In 2022, the White House announced new US export restrictions aimed at curtailing China’s capacity to advance critical domestic tech initiatives, including AI development and supercomputing. In simple terms, the US wants to stop China in its tracks on the road to developing a domestic chip industry, thereby hampering Beijing’s efforts to build out an already sprawling police state and impeding the enhancement of the PLA’s multi-faceted war-fighting capabilities. More specifically, Washington is actively trying to prevent Beijing from building advanced semiconductors by, among other things, restricting the sale of related machinery.
As the Times put it this week, describing Biden’s forthcoming investment rules, “Depending on how it is put into effect, this new tool could fundamentally alter [America’s] financial relationship with China.”

That’s the official national security explanation. But more than once the other motivation is acknowledged = stifle the growth of the Chinese economy in general.
My mother taught me it is stupid to cut off your nose to spite your face. We’ve been doing this for all the decades I can still remember. Back in the Carter Admin, I believe, we weaponized our food exports by refusing to send food to folks we didn’t like even if they willing to pay for it (did we think that’s what Jesus would do, starve the hungry?). People found other folks to buy from and our overseas sales took years to recover. Meanwhile we had to pay subsidies to farmers, a tax on us, because they lost much of their revenue. We do this over and over and it really became serious starting with his Trumpness, copied by his successor. Don’t we get it? China has 1.5 bil people with a brain. Admittedly, these folks are not all geniuses but if even if only 2% are, that’s 30,000,000 very smart people! Doesn’t anyone get that their geniuses are just as smart as ours? I know they are, I’ve taught them. My school has two very successful MBA programs running in China. Not only don’t we get income from not working with them but we don’t get to know what they know. We never get to share in their reactions to what they learn from us. For many years the US gained much strength, not only from our resources, but also from what we took from others. We were pretty independent but as our way of life became increasingly expensive we were forced to work with others. We may find rare earths we need for modern society in the US eventually, but China processes more of that metal than everyone else put together and they have more than anyone else. Where the US was in the 1950s doesn’t count anymore. Any kid can tell you what counts now. All this messing around with Xi is political crap. Come on, a powerless balloon, with no controls drifting aimlessly here and there is a major threat? Be serious. We look ridiculous throwing a hissy fit about a balloon. When we actually mattered to the world we would send their foreign minister a stern diplomatic note and set up a meeting to yell at them in person. Now we cancel the meeting and threaten to do stuff to them they can already overcome. Oh yeah, we do have Marjorie to yell at Biden in her prom dress so shake, shake with fear everyone. Do we really understand how stupid we look to the world right now? More nose cutting ….

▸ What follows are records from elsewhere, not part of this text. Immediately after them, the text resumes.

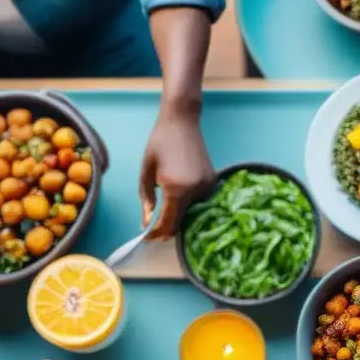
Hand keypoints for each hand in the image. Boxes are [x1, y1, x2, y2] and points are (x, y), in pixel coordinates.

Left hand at [139, 109, 216, 239]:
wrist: (182, 121)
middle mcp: (195, 191)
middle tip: (155, 233)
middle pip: (182, 222)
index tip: (148, 238)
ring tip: (166, 217)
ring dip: (179, 217)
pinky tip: (179, 200)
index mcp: (176, 188)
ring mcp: (207, 187)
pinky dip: (189, 205)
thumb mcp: (146, 171)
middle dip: (167, 230)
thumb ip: (147, 199)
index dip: (157, 233)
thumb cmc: (159, 142)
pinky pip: (200, 202)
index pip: (168, 222)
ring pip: (192, 213)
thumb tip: (146, 223)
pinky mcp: (212, 182)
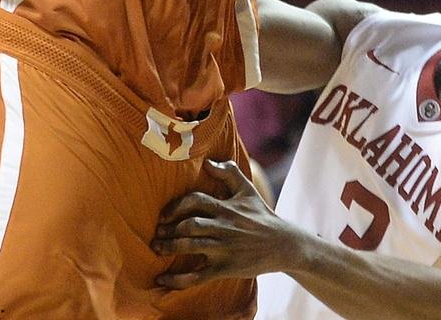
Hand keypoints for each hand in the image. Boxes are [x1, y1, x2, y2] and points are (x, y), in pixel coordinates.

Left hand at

Wow. well put, Prof Lucky.
(FYI – the only listed non-Chinese rare earth minerals refiner I’ve found is Lynas in Australia. MP in the Us is building one, but at the moment they still have to send the ore they mine over to the PRC to be refined.)
As a past investor in Lynas my understanding is the refining was happening in Malaysia. Also rare earths are mis-named they are found many places in the earths crust, the ones from china were just the cheapest so nobody bothered to find other sources until the last few years.